The researchers found that while the percentage of live births from unintended pregnancies (either mistimed or unwanted pregnancy) has decreased over the last 15 years, this decrease was not evenly distributed across the country. States with the highest levels of live births from unintended pregnancies were in the South and Midwest regions, while the lowest levels were found in the Northeast and West.
State characteristics – including share of population who attend religious services weekly, and higher shares of Republicans in the House of Representatives – were associated with greater likelihood of a live birth from an unintended pregnancy.
The paper also found that public policies mattered: Women living in states with a greater number of policies that made it difficult to access abortions – which were legal in all states prior to the Dobbs decision in June of 2022 – experienced significantly higher levels of unintended pregnancies that resulted in a live birth than women living in states with fewer restrictive policies.
Many states with strict abortion regulations claim they are focusing on the children, but their actions haven’t reflected that claim, Sassler said.

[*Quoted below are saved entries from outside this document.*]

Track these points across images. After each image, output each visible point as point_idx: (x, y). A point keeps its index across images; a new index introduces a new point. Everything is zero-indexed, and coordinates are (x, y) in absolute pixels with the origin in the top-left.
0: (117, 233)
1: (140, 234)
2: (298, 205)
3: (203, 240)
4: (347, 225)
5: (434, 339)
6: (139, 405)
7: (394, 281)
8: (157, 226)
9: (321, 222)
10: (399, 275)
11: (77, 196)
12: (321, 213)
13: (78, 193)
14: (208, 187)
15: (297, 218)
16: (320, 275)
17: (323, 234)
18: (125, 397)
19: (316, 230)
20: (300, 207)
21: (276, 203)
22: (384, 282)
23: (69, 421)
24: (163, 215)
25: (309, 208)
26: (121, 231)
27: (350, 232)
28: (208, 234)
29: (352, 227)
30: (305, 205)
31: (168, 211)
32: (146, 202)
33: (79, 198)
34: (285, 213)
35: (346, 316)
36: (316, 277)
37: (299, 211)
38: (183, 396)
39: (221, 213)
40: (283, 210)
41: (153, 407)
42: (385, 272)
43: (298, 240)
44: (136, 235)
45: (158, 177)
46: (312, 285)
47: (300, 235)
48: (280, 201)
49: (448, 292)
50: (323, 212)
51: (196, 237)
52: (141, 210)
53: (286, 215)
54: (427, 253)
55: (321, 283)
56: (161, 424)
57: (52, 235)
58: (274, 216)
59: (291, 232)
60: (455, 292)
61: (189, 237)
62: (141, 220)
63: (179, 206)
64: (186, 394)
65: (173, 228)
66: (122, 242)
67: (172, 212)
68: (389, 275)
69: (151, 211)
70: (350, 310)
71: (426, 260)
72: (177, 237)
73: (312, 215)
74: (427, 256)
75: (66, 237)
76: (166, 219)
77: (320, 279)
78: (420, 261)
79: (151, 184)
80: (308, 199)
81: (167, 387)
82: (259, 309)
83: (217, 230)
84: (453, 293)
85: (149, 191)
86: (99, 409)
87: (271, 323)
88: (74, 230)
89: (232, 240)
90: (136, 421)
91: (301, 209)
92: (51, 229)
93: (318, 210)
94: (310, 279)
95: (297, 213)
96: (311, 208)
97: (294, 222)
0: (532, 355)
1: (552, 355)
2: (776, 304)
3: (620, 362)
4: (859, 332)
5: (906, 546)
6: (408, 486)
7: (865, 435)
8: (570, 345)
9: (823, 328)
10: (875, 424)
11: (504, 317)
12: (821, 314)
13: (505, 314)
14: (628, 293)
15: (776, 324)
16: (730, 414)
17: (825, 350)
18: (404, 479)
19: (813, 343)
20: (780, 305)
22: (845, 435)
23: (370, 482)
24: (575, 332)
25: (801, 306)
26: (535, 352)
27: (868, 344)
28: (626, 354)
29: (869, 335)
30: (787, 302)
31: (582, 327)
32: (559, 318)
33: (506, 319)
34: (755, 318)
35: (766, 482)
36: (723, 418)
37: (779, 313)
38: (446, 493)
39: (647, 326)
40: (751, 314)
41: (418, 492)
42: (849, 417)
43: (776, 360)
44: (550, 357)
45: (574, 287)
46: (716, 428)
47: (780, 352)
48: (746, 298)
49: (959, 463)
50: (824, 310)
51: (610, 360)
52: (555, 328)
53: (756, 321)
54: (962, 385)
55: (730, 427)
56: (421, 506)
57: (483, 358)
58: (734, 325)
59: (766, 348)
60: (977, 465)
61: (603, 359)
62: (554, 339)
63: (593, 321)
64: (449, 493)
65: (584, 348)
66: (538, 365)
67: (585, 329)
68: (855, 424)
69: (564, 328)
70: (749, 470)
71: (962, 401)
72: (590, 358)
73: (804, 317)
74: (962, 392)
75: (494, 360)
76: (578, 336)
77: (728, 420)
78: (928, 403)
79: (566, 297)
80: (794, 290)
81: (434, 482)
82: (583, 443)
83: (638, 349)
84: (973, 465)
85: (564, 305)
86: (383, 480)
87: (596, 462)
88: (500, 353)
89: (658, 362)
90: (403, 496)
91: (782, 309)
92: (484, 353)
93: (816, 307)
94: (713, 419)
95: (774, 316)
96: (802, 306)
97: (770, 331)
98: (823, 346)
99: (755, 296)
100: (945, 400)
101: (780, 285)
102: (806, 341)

“Providing broader access to health insurance coverage, getting women prenatal care earlier on in their pregnancy, and extending insurance coverage for longer periods of time after they give birth is just one way of taking better care of women and children,” she said.
Eddelbuettel began this research, which would become her honors thesis, as a sophomore majoring in policy analysis and management in the College of Human Ecology. She and Sassler presented the work at the 2022 Population Association of America annual meeting, during what would have been the spring of her senior year. She graduated in December 2021.
“Presenting at that conference is a highly competitive process,” Sassler said. “It’s incredibly rare for undergraduates to present there.”
This work was supported in part by a 2021 Summer Undergraduate Independent Research Grant to Eddelbuettel from the College of Human Ecology.